The bacteria solution bypasses that problem entirely.
Rather than flooding the bloodstream with Romidepsin and hoping enough of it reaches the tumor, the engineered bacteria travel to the tumor, set up inside it, and produce the drug locally, right where it is needed.
The researchers tested this by creating a mouse model using breast cancer tumor cells. They introduced the engineered EcN bacteria. The bacteria successfully colonized the tumors and released Romidepsin both in laboratory settings and in living animals.
The drug was produced at the tumor site. It killed cancer cells. Healthy tissue was significantly less exposed.
The authors described the mechanism as a “dual-action” therapy: EcN’s natural tumor colonization working in synergy with Romidepsin’s anti-cancer activity.
Why the Concept Is Even More Powerful Than the Drug Itself
The specific drug used here matters less than what this approach demonstrates is possible.
EcN was engineered to produce Romidepsin in this study. But the same engineering approach could theoretically be used to produce any number of cancer-fighting compounds. The bacteria become a programmable delivery system, not just a carrier for one specific drug.
More than that: the approach represents a new category of therapy entirely. Living treatment, produced on-site, inside the disease itself.
The authors of the study put it this way: “By leveraging engineered EcN, we can design a bacteria-assisted, tumor-targeted therapy for the biosynthesis and targeted delivery of small-molecule anticancer agents.”
That is careful, academic language for: we just showed that bacteria can be turned into programmable drug factories that find cancer and treat it from the inside.
What Still Needs to Happen Before This Reaches People
This is a mouse study. That caveat matters and it cannot be skipped.
Many treatments that work brilliantly in mice fail in humans. The tumor environment in human patients is vastly more complex than in a controlled animal model.
The immune response in humans behaves differently. Dosing, delivery, and safety profiles all need to be established from scratch in human trials.
The researchers themselves were explicit about this: more research is needed before this can be tested in people. Future studies will need to examine possible side effects.
They will need to figure out how to safely remove the bacteria after treatment. They will need to determine optimal dosing regimens.
None of that is small work. It is years of research, minimum.
But this is also genuinely not a theoretical exercise anymore. EcN successfully colonized real breast cancer tumors in living animals and produced an active anti-cancer drug inside them. That has never been demonstrated before with this specific bacteria-drug combination at this level of precision.
The Broader Momentum Behind This Research
This Shandong study is not happening in isolation. It is part of a broader research wave that has been building for years.

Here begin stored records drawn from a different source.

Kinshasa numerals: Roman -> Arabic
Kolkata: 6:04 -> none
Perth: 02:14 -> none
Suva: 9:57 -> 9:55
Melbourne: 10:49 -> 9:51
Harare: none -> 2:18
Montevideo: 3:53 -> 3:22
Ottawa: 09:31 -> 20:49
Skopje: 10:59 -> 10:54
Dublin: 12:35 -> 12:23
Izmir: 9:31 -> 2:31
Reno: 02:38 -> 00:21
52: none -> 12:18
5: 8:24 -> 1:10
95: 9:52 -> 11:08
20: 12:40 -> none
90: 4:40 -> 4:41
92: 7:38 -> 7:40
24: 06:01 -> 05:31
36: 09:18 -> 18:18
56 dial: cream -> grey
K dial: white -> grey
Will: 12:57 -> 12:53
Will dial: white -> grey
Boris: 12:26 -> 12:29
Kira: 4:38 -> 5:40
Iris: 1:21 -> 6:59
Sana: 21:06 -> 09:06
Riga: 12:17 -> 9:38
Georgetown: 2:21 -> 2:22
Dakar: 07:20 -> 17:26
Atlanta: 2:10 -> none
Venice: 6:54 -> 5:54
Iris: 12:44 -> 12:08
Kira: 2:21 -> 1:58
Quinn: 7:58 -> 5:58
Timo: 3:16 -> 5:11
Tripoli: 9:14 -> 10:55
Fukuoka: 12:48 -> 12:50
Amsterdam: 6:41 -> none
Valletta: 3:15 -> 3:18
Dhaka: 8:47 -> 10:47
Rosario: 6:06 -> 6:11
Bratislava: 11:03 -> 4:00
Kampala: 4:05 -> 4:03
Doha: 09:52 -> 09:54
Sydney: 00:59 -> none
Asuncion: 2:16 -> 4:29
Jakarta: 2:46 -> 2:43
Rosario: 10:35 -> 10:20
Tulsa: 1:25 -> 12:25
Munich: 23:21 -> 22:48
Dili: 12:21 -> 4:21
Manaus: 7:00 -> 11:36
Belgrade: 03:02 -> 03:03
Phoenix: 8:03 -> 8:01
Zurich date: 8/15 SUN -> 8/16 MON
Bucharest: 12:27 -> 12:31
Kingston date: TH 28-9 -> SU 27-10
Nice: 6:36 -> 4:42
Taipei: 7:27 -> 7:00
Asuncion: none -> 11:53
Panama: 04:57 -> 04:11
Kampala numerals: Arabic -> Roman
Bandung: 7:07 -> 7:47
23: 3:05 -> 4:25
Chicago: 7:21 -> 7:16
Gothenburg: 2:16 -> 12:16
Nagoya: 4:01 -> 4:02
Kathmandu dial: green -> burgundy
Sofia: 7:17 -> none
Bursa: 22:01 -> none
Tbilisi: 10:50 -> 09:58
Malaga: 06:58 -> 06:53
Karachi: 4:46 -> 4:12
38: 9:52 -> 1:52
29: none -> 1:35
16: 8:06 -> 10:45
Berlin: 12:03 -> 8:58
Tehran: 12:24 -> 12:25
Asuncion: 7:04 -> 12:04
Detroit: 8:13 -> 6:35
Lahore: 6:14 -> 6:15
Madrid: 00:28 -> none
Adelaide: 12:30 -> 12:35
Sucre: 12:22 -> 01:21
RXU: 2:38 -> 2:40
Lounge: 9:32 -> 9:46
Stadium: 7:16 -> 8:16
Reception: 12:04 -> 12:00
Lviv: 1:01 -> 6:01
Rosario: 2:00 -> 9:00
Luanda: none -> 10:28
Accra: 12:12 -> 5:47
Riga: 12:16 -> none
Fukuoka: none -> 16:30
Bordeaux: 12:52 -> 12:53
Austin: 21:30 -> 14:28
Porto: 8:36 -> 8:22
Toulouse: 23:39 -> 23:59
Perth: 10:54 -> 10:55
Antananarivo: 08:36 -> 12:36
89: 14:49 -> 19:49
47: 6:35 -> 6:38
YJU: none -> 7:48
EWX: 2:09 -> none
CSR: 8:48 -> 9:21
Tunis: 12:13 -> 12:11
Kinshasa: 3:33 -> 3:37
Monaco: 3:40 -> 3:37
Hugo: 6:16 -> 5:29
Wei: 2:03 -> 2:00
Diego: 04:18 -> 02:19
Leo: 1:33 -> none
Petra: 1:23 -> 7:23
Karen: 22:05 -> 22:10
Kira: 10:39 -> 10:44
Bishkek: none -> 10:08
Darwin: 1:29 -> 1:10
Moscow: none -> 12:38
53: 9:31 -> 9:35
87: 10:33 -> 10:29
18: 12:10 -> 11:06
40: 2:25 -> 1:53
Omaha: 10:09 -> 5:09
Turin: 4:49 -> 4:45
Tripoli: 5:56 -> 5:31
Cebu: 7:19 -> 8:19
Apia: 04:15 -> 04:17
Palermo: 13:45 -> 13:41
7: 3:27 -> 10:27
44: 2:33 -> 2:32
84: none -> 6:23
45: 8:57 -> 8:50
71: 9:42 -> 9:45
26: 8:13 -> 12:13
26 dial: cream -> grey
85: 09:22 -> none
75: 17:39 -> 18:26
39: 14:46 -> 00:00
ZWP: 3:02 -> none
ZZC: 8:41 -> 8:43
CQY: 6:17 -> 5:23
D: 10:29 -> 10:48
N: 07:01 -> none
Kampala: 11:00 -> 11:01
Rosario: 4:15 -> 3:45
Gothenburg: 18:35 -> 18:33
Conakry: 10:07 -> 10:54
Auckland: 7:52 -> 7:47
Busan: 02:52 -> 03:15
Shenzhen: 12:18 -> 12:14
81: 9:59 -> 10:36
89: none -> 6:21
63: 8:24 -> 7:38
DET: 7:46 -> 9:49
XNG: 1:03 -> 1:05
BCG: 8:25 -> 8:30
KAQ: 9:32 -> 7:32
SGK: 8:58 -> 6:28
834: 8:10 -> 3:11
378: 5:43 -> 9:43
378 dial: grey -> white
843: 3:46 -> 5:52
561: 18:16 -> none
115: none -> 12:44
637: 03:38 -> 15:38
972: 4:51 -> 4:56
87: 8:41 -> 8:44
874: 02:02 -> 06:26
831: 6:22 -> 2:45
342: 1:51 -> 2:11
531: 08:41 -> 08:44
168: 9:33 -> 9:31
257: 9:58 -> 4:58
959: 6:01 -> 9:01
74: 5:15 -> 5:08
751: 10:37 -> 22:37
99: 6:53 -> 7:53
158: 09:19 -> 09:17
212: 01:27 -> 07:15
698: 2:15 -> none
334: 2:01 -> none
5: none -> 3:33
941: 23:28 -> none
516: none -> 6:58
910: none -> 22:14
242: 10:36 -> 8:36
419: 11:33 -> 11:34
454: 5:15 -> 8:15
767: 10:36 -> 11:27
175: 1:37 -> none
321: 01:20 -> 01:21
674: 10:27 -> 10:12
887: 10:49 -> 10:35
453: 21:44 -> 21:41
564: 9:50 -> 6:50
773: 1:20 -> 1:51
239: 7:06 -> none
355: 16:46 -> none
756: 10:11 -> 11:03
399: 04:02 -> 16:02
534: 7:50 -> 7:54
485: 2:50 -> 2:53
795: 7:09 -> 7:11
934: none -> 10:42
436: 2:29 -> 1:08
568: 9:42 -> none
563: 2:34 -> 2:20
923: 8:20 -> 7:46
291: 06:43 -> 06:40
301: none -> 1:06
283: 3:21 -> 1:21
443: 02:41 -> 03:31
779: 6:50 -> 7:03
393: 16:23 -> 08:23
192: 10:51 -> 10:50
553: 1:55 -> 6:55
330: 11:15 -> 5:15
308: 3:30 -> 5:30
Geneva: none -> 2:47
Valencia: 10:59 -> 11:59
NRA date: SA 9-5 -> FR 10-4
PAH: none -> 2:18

In February 2026, a University of Waterloo team published a separate study on engineering bacteria to invade tumors and consume them from the inside, exploiting the oxygen-deprived tumor core as a natural breeding ground for their engineered microbes.
Columbia University researchers have been working on probiotic-based cancer vaccines that train the immune system to recognize and attack tumor-specific proteins.
Scientists at KAIST published work in January 2026 on turning tumor-resident immune cells into cancer fighters from within the tumor itself.
The common thread across all of these approaches is the same: stop trying to fight cancer from the outside by flooding the system with drugs, and start fighting it from the inside using the body’s own biological tools, reprogrammed with precision.
William Coley, the American surgeon who first observed that bacterial infections sometimes caused tumor regression in patients back in the 1890s, would find all of this very satisfying.
He spent decades being dismissed. It took science over a century to understand what he had stumbled onto.